Дополнение 2007 года

   ГАЕВСКИЙ: Вы коснулись трагической темы, которая совершенно не допускает обвинительной интонации. Вы обвиняете историю, вы обвиняете идеологию, но посочувствуйте артистам и пожалейте зрителей. Существуя в течение многих десятилетий в пространстве визуального вакуума, в буквальном смысле в визуальной слепоте – это же ситуация Иоланты, окруженной цветами и не знающей, как они выглядят, – артисты Мариинского театра должны были совершенно провалить «Аполлона» (чего все-таки не случилось), а зрители Мариинского театра должны были его освистать (чего тоже никогда не было). Было недоумение, причем взаимное, было некоторое раздражение с обеих сторон. Но совершенно не было никакой скуки – ни на сцене, ни в зрительном зале. И было, насколько я мог наблюдать во время своих редких приездов в Петербург, поначалу скрытое, потом все более явное движение навстречу: артистов – навстречу Баланчину, зрителей – навстречу артистам. И тех и других – навстречу друг другу. Согласен, идеального «Аполлона» я на Мариинской сцене так и не увидел. Точнее сказать, увидел один раз, когда на Фестивале балета «Мариинский» Аполлона танцевал Итан Стифел, бывший солист New York City Ballet, ныне солист ABT, который продемонстрировал очень свободное отношение к тому, что мы называем аполлоническим каноном. И оказалось, что «Аполлон» Баланчина не так аполлоничен, как мы думали.

- **Расшифрованный текст страниц**:
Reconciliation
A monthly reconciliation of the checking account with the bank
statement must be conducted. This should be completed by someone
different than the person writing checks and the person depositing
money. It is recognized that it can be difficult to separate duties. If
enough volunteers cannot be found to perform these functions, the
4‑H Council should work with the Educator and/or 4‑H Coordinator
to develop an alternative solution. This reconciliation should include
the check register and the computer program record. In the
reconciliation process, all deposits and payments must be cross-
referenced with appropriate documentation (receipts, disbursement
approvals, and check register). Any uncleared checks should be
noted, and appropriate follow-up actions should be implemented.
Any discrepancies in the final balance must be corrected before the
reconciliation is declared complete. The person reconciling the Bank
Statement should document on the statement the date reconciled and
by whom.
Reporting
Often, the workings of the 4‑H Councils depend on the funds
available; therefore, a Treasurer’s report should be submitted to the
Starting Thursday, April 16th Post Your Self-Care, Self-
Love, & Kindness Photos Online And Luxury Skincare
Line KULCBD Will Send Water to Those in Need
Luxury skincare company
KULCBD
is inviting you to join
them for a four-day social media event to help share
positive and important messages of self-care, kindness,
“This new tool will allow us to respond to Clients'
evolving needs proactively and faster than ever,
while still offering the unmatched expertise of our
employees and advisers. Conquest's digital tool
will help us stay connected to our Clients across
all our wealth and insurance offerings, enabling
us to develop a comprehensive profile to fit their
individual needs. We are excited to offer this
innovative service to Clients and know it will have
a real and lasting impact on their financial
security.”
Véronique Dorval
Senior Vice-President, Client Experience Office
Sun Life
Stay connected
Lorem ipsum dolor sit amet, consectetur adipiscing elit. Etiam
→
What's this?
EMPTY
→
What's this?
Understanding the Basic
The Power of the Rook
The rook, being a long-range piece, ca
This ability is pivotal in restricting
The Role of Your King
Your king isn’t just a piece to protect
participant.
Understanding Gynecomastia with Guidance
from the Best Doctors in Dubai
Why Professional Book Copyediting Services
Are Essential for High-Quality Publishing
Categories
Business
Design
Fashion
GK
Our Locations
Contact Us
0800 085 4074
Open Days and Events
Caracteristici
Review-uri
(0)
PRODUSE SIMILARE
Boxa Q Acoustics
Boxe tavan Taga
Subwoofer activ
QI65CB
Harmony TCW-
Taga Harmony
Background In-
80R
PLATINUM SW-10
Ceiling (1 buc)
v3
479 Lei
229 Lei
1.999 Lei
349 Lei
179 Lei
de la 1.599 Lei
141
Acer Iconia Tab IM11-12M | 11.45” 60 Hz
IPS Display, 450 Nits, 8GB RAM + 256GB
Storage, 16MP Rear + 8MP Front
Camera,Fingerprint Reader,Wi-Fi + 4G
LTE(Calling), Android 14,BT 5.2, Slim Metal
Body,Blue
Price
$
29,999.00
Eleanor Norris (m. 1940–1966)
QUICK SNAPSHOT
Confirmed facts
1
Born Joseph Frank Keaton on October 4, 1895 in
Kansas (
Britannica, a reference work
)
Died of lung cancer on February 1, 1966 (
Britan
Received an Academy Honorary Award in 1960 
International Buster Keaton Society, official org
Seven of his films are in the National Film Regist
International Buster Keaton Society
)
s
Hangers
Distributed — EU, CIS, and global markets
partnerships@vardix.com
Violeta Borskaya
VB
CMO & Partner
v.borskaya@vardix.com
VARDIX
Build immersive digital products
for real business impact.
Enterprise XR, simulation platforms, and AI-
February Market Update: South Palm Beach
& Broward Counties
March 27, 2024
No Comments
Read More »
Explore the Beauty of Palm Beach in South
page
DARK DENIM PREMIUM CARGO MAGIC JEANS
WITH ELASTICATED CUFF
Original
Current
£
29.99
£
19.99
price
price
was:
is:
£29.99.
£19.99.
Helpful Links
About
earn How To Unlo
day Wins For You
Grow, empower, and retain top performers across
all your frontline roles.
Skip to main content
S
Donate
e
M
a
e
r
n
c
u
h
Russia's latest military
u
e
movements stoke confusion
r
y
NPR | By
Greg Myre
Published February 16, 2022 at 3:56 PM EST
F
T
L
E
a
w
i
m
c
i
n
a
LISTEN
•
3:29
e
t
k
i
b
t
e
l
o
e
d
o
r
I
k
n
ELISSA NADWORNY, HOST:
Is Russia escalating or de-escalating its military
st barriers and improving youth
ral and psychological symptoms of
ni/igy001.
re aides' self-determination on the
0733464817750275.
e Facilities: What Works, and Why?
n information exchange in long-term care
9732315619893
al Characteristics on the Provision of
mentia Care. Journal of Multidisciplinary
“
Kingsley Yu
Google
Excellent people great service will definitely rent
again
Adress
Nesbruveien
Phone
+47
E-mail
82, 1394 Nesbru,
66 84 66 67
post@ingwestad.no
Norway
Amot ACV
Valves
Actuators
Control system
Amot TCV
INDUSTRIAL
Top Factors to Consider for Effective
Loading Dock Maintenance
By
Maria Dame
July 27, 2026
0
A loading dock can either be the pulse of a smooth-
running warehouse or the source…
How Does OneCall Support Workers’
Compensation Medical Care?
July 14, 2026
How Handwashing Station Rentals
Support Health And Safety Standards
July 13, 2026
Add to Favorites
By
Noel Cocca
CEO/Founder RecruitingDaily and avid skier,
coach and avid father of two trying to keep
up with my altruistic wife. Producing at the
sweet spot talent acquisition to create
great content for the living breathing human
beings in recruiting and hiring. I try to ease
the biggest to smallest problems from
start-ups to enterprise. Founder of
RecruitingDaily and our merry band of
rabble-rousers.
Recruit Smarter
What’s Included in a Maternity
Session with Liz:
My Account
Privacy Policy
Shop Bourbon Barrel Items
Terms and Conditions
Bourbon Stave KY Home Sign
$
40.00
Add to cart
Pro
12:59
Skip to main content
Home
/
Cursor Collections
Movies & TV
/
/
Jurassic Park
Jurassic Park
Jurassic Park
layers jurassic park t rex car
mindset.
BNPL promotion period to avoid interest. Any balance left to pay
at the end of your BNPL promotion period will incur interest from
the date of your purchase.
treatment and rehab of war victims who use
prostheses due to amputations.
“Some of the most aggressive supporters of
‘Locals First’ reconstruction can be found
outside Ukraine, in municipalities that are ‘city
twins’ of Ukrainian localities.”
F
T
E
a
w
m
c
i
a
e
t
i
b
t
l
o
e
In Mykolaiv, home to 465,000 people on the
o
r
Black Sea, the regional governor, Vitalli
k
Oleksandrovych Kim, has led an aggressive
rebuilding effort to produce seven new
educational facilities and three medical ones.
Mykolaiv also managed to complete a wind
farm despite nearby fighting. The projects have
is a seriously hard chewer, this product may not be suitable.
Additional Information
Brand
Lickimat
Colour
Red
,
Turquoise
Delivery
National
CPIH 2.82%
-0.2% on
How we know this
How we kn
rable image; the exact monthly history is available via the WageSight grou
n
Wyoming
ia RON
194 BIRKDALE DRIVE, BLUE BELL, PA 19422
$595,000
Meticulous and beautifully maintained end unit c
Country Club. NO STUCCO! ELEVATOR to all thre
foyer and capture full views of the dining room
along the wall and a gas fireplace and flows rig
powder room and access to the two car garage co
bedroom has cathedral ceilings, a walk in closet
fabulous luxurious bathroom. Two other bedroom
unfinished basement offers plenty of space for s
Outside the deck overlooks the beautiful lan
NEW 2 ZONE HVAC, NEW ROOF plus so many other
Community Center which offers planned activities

- **Задание**: Кто, согласно тексту об «Аполлоне» Баланчина, танцевал Аполлона на Фестивале балета «Мариинский», когда Гаевский единственный раз увидел на Мариинской сцене идеального «Аполлона»?

- **Ответ**: Итан Стифел, бывший солист New York City Ballet, ныне солист ABT.